Per Olov Enquist, the author of The Night of the Tribades, finds it dramatically convenient to assume that Siri did indeed have an affair with one Marie Caroline David. Thus, when the play opens, at a rehearsal of Strindberg’s new play The Stronger (a two-woman piece intended as a vehicle for Siri’s return to the stage after the failure of her marriage to August), she and Marie immediately begin to make eyes at each other. Her soon-to-be-ex-husband as immediately begins to vilify them as individuals, as a couple, and as a sex, aligning himself with an embarrassed male actor. (The purpose of this character, Viggio Schiwe, is never completely clear–The Stronger has no male role–but he does act as a naive foil for the others.) In fact, most of the first act is taken up with August’s vilification of the women, delivered in the sort of sustained tantrum we associate with British comedian John Cleese. Occasionally he pauses to pose in sulky grandeur, while the other characters, instead of walking out, smile and take it. (The frightened Schiwe asks what seems to me a very reasonable question: “Is it necessary to talk of these things?”)

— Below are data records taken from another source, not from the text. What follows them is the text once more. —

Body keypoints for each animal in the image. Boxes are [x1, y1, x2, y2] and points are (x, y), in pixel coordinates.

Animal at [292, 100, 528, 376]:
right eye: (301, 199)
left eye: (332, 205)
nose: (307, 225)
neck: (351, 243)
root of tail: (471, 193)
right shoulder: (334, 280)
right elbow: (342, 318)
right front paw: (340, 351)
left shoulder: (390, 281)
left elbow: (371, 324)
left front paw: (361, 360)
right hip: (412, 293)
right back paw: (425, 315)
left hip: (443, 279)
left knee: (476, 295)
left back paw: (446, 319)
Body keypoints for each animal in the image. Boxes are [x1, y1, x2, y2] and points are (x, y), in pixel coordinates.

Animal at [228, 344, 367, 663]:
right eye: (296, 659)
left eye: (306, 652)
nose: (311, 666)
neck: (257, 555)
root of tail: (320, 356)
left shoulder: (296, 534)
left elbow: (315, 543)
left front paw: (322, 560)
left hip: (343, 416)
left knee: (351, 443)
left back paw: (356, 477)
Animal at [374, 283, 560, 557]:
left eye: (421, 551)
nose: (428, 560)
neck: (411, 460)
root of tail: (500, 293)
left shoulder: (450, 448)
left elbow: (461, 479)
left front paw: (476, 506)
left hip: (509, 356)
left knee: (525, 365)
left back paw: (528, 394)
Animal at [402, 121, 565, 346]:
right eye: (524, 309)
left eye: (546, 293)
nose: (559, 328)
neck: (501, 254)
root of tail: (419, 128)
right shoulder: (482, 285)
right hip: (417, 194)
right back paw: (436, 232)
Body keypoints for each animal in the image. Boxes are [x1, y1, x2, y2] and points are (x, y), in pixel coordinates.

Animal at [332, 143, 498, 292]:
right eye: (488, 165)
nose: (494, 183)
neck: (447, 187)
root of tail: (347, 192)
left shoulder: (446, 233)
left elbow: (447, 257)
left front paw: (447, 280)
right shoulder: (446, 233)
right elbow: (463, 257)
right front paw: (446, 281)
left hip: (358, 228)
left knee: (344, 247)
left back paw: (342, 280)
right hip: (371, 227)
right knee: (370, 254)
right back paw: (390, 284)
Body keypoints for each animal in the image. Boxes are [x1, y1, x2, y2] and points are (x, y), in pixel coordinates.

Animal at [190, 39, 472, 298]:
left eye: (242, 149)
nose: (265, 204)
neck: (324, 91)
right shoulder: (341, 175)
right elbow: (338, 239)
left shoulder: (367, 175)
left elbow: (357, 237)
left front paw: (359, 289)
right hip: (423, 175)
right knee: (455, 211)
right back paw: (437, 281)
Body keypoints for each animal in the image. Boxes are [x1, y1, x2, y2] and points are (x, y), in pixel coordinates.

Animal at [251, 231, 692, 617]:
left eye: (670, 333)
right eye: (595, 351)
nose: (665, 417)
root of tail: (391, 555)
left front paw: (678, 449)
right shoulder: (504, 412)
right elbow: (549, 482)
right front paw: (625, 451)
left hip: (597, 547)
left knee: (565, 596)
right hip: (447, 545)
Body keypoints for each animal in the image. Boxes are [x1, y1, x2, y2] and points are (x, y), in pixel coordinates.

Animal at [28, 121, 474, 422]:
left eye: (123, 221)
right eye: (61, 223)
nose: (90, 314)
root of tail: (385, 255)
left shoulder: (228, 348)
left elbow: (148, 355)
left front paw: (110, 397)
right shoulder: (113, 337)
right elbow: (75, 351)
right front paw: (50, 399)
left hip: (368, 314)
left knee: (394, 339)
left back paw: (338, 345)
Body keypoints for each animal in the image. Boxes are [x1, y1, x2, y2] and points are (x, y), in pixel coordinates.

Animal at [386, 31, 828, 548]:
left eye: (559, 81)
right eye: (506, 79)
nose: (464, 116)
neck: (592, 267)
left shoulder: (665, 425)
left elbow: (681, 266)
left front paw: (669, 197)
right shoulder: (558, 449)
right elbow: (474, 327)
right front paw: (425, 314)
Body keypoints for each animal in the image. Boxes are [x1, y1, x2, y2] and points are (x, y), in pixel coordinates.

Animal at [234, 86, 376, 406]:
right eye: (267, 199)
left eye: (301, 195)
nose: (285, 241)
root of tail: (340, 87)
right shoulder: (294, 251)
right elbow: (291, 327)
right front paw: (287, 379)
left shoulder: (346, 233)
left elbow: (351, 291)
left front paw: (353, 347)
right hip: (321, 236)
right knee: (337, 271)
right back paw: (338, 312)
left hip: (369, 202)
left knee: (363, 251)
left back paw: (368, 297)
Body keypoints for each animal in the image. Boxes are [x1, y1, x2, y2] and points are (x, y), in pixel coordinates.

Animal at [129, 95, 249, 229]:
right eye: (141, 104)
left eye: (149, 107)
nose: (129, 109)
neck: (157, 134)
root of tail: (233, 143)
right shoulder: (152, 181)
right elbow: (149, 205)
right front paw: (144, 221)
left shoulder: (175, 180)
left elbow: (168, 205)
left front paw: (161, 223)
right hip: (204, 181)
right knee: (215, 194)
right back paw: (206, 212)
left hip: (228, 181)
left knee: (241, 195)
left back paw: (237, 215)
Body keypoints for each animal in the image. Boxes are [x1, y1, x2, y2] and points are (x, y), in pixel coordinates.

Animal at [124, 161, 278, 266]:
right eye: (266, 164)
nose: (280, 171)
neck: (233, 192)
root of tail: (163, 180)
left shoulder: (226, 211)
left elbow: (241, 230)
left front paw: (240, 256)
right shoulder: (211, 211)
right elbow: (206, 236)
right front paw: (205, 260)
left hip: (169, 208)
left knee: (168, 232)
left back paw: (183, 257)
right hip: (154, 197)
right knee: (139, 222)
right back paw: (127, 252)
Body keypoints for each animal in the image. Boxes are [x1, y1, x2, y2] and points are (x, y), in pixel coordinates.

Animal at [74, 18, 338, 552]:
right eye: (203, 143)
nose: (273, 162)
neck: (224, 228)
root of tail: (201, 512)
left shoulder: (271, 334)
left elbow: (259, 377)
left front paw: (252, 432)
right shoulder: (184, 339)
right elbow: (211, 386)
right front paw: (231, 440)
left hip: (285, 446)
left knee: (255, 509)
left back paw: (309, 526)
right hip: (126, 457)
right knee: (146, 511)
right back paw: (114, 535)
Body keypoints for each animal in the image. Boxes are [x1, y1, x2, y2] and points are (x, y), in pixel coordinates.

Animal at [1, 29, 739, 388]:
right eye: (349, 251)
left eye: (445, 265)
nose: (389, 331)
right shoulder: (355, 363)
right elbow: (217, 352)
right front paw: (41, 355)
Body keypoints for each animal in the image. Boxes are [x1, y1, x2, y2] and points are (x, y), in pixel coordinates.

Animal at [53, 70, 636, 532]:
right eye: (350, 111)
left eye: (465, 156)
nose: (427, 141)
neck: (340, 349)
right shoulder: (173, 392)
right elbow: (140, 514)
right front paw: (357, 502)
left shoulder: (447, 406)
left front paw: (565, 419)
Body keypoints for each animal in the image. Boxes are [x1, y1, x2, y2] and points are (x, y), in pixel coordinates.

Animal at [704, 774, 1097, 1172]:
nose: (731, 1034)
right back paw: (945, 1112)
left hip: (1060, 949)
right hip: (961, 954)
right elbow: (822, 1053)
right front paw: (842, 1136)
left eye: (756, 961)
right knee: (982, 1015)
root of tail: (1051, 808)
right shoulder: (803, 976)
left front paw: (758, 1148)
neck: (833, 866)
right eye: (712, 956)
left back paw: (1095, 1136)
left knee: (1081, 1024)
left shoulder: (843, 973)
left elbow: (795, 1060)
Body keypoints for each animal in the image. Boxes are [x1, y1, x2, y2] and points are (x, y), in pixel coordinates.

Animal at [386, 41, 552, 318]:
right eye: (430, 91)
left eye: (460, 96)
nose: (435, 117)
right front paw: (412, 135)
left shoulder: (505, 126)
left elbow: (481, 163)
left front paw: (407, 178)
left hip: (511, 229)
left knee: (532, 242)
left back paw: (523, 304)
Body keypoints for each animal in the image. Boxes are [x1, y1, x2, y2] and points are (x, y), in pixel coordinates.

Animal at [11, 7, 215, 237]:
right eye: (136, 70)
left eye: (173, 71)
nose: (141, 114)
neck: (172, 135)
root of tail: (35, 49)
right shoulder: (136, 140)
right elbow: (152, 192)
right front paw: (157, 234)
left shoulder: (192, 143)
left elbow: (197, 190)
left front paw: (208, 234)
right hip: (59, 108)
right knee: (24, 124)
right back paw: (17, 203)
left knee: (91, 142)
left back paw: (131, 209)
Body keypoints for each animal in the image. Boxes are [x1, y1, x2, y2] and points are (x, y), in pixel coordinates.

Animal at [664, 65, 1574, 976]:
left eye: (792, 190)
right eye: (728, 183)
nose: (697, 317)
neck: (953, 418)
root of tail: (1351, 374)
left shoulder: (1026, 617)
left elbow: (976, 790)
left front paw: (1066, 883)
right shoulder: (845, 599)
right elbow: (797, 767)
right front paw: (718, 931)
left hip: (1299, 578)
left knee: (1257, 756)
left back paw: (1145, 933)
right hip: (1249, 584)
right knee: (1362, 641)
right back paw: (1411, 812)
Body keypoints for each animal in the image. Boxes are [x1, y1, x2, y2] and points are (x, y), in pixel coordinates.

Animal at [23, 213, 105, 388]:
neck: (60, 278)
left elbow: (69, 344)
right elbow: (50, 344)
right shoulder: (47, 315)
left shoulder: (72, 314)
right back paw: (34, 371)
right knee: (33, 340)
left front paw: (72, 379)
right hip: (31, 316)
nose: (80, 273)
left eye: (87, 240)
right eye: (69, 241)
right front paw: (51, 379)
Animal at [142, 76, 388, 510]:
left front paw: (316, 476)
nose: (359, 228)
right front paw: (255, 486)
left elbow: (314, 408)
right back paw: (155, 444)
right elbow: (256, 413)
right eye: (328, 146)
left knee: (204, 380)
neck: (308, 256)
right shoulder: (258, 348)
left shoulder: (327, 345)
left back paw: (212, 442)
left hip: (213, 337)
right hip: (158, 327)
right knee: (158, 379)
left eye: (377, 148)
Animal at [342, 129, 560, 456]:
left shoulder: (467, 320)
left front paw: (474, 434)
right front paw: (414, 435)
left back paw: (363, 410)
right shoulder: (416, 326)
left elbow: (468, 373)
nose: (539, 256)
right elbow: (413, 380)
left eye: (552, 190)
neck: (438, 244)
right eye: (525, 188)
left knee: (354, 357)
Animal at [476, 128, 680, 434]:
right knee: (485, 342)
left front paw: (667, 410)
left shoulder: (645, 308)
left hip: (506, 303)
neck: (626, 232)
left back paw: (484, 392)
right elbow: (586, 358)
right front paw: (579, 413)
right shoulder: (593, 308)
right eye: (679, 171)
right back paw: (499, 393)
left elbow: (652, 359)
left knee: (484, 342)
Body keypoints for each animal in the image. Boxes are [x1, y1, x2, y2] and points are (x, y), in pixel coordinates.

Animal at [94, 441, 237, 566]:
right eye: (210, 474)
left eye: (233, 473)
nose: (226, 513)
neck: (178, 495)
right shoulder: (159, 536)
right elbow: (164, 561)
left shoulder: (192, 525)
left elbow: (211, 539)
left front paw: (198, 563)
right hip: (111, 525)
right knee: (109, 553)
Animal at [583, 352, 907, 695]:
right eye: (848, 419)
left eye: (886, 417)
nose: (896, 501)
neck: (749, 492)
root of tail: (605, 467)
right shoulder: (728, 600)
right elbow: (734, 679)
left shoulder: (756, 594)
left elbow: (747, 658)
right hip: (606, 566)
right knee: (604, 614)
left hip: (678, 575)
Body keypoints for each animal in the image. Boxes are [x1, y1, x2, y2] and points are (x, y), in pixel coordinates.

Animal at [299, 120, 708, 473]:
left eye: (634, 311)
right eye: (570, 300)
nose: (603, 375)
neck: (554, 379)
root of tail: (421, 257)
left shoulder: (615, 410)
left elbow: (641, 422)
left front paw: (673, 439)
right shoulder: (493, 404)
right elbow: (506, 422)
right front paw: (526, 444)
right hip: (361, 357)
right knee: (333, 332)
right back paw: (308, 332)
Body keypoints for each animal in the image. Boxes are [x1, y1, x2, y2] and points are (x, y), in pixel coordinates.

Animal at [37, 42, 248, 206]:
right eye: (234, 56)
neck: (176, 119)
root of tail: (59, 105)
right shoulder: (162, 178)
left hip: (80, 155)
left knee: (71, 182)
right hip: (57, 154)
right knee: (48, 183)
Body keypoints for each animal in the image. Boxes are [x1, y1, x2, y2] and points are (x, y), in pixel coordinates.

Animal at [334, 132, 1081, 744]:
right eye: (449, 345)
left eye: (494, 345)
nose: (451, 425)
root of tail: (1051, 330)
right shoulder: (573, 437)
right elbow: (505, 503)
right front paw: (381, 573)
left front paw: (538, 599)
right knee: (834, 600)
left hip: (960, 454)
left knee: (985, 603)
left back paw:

Night of the Tribades, with its operatic proportions, appears to have been written for a much larger playing space than Center’s intimate little theater can provide. Sheryl Nieman, Kathy Scambiatterra, and R.J. Coleman, speaking in flawless Masterpiece Theatre accents, and Dan LaMorte, speaking in a strange melodramatic whine like Robert De Niro doing Elmer Fudd, are all excellent actors who carry out their tasks admirably; but they seem painfully restricted by an acting area that doesn’t allow more than a few steps in any direction and in which an actor standing downstage blocks the audience’s view of anything happening behind him. Director Randi Collins-Hard does what she can to fit this ten-gallon play into a five-pint container, but she succeeds only part of the time. The audience wishes as claustrophobically for more distance from the action as the actors must wish for distance from each other.